Rebuilding Place in the Urban Space

"A community’s physical form, rather than its land uses, is its most intrinsic and enduring characteristic." [Katz, EPA] This blog focuses on place and placemaking and all that makes it work--historic preservation, urban design, transportation, asset-based community development, arts & cultural development, commercial district revitalization, tourism & destination development, and quality of life advocacy--along with doses of civic engagement and good governance watchdogging.

Monday, August 29, 2005

Even more on schools

Education - Center for American Progress.jpgGraphic from Center for American Progress.

Last Thurday's District Extra was a special edition on "back to school," but it really focused more on the administrative side of things rather than linking students and parents to education, like the special section of the Louisville Courier-Journal, "Survive & Thrive: A guide to school success for parents and students."

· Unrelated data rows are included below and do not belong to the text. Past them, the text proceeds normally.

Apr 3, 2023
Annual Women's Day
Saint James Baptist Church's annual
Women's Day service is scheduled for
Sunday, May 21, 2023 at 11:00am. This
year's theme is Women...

Sunday's Post featured a column by David Broder, "A Fight Over Marginalia" made the point that the No Child Left Behind Act often misses "the larger issues in education. A better perspective on those questions was provided last week in a report from two Washington-based liberal think tanks titled "Getting Smarter, Becoming Fairer: A Progressive Education Agenda for a Stronger Nation."

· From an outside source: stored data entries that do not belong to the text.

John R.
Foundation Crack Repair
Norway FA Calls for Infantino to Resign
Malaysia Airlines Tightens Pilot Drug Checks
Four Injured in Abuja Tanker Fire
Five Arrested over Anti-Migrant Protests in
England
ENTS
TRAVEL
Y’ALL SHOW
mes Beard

A task force created by the Center for American Progress and the Institute for America's Future scoured the country looking for programs that work and that could be expanded to national scale -- if the political will and resources were present.

The recommendations put the current dispute over NCLB into proper perspective as a fight over marginalia. The report, in broad outline, calls for:

· Lengthening the school year beyond the standard 180 days and reducing summer vacation time, when many students forget what they have just learned. [This blog advocates this for many reasons]
· Extending the school day by incorporating meaningful after-school programs. [DC does this somewhat]
· Providing preschool programs for 3- and 4-year-olds and all-day kindergartens. [DC does this]

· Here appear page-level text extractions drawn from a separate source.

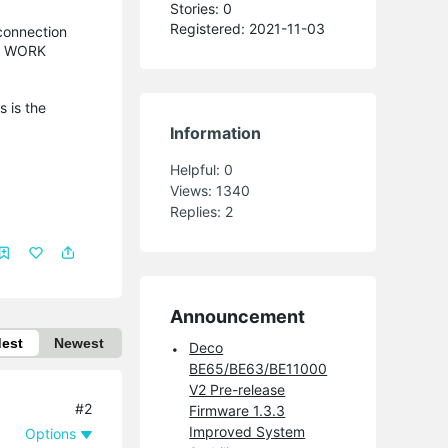
Stories: 0
Registered: 2021-11-03
connection
TO WORK
s is the
Information
Helpful:
0
Views:
1340
Replies:
2
Announcement
dest
Newest
Deco
BE65/BE63/BE11000
V2 Pre-release
#2
Firmware 1.3.3
Improved System
Options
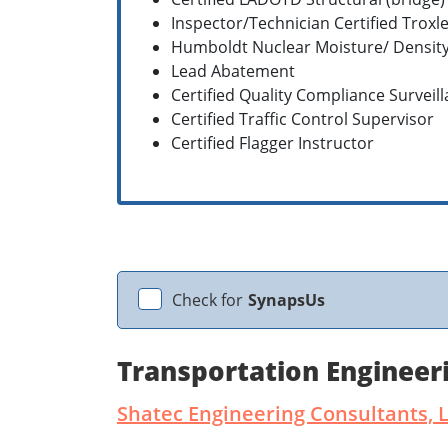
Inspector/Technician Certified Troxl
Humboldt Nuclear Moisture/ Densit
Lead Abatement
Certified Quality Compliance Surveil
Certified Traffic Control Supervisor
Certified Flagger Instructor
Check for
SynapsUs
Transportation Engineer
Shatec Engineering Consultants, 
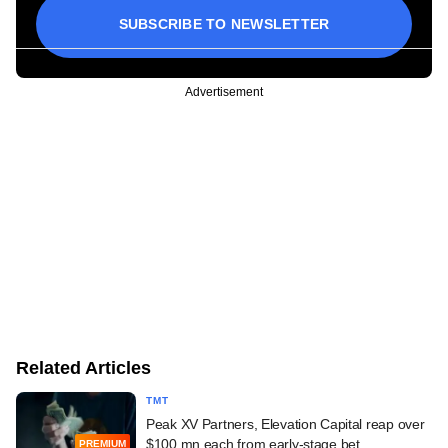
SUBSCRIBE TO NEWSLETTER
Advertisement
Related Articles
TMT
Peak XV Partners, Elevation Capital reap over
$100 mn each from early-stage bet
PREMIUM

· Strengthening the high-school curriculum to ensure that graduates are ready for college or advanced technical training, and bridging the gap between 12th grade and further education.
· Drafting voluntary national standards for all levels of classes, a needed improvement on current widely varying state-by-state standards.
· Improving student assessments beyond the current tests and ensuring assistance to schools and students who are lagging.
· Upgrading teacher training and providing pay incentives for classroom performance and rewards for top teachers assigned to struggling schools.
· Building more community schools, where social services for parents are located in the same building as classrooms and families are mobilized to help students succeed. [This is a big plank of the public assets viewpoint of this weblog]

None of these ideas is new; all have been tested in communities with positive results. But now they are only scattered examples."